**OBJECTIVE A**
Using the post about the Samoa extension, decide whether each statement agrees with it: (i) the writer will stay in Samoa for a third year; (ii) the writer will still go to New Zealand on the way home; (iii) the writer intends to keep most of the accumulated belongings. For each, answer yes or no and quote the deciding words.
**OBJECTIVE B**
Summarize the post about the Samoa extension in two sentences.

**EXCERPTED PASSAGE**
Before they hatch. That’s how not to count your chickens. Don’t post it on Facebook. Don’t make any radical life changes. Nothing happens until it happens, and that’s especially true in Samoa. Long story short, my extension fell through and I won’t be in Samoa for a third year.

Don’t worry, this isn’t actually as disappointing as it sounds. Yes, it would have been an amazing opportunity, but I haven’t pinned all my hopes and dreams on this one chance since before I was born (which is what I did with Peace Corps. If I hadn’t been accepted to Peace Corps in the first place, I’m pretty sure I would have had to take an indefinite time out and go soul-searching until further notice). I was actually planning for something like that to happen until at least 5 or 10 years into my future, and I’m OK with reverting to the original plan. I’ve spent 9 out of the past 10 months planning to return to the States in December and stay there, and it’s been surprisingly easy to pick up where I left off. It simplifies a lot of things, including leaving my village. Instead of “it’s kinda good-bye but not really because I’m coming back but it won’t be the same,” it’s just plain old “good-bye.” I’m offloading 95% of my accumulated stuff and don’t have to worry about moving or storage. I can cut my hair without considering how easy it will be to put in a bun or braid. And I can start grad school in the fall (assuming I get accepted. Again, nothing happens til it happens). Not to mention I still get to go to New Zealand on the way home.

So. I’ll be arriving in LAX at 10:30am on December 15th, who’s coming to meet me?

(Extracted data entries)

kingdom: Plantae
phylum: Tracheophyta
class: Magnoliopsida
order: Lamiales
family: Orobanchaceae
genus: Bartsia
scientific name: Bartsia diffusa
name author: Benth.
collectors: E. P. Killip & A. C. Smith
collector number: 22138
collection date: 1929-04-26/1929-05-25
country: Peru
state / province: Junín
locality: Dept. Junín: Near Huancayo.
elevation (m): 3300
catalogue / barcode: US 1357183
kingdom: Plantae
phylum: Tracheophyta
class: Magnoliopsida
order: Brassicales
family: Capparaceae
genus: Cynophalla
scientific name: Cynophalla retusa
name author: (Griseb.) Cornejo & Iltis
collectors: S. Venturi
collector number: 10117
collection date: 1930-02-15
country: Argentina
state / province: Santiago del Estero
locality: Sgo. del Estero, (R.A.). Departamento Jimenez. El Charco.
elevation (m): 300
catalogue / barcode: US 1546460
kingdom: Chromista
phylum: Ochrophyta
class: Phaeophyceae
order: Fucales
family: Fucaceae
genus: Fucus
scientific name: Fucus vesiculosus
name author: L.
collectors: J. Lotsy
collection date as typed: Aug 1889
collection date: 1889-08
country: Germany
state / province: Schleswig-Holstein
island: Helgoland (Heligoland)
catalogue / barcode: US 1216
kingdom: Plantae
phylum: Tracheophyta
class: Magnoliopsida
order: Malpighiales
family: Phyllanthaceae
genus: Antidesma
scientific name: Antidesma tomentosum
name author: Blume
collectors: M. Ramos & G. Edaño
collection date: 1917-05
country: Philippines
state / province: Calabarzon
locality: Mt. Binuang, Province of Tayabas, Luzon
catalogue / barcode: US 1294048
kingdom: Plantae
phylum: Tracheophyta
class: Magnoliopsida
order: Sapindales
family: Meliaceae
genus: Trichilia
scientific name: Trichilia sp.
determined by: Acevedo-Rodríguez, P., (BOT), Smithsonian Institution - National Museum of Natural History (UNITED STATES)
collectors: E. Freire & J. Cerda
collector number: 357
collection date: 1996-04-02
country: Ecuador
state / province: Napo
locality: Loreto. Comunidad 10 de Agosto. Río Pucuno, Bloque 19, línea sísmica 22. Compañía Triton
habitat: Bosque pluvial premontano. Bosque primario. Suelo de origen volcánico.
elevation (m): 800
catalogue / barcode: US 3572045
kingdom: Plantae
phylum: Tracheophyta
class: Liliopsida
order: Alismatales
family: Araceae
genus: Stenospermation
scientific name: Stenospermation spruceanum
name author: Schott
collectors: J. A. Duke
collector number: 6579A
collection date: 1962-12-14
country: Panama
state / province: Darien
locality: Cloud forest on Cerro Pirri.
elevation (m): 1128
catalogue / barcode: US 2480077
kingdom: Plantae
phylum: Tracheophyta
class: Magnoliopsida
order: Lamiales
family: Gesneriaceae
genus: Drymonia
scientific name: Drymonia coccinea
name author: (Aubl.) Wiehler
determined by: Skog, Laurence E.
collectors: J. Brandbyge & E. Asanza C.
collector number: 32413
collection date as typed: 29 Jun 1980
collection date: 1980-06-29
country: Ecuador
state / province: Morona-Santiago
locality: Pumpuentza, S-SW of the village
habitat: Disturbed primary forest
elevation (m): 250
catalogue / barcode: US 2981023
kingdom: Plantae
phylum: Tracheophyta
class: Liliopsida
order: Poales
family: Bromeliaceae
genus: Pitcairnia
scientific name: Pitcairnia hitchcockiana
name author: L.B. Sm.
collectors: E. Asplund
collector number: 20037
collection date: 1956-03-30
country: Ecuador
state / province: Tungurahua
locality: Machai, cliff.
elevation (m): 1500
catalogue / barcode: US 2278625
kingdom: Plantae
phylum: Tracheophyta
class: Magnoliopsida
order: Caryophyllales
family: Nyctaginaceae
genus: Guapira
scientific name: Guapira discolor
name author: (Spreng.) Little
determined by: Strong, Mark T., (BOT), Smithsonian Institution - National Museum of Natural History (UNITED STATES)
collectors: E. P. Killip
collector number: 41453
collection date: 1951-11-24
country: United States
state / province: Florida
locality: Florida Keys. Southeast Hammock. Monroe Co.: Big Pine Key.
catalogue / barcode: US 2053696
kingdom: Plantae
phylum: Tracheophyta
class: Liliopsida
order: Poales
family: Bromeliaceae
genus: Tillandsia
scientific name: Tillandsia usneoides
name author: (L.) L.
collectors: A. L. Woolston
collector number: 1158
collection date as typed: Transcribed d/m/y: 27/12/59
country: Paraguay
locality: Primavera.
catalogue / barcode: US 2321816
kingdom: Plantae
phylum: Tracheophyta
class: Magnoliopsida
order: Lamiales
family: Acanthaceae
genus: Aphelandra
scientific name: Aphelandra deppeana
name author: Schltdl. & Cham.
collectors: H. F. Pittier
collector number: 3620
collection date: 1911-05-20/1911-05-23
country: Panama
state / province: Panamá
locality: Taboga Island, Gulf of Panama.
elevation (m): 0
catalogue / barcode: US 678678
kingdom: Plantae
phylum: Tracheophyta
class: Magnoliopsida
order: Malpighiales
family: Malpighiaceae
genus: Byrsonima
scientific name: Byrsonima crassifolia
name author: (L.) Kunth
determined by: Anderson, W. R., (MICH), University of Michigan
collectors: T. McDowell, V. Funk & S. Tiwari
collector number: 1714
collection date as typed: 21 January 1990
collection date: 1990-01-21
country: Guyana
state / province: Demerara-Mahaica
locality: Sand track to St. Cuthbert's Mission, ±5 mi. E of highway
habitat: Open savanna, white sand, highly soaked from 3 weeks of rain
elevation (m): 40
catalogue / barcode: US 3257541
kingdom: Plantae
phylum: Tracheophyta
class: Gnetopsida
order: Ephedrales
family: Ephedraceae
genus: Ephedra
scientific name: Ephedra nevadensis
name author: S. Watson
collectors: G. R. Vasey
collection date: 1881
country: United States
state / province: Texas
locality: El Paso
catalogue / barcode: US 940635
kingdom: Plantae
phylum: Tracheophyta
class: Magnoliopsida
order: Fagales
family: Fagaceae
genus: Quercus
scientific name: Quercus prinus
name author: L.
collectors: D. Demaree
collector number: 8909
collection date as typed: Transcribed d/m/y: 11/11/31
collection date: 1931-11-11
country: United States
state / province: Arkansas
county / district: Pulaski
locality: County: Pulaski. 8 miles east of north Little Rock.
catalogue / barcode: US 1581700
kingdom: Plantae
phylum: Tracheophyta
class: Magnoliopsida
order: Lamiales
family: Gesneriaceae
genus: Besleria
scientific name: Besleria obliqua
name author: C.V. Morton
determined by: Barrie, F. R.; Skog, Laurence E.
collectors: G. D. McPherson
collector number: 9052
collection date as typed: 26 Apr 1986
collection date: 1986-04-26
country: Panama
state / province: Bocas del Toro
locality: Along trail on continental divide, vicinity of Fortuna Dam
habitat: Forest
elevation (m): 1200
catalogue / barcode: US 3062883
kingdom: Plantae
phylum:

**FULL ANSWER A**
(i) No: "I won’t be in Samoa for a third year."
(ii) Yes: "I still get to go to New Zealand on the way home."
(iii) No: "I’m offloading 95% of my accumulated stuff"

**FULL ANSWER B**
The writer's extension fell through, so there will be no third year in Samoa, but this is less disappointing than it sounds because the writer had spent 9 of the past 10 months planning to return to the States in December. The change simplifies leaving the village, removes worries about moving or storage, and allows grad school in the fall if the writer is accepted, with a stop in New Zealand still planned before arriving at LAX on December 15th.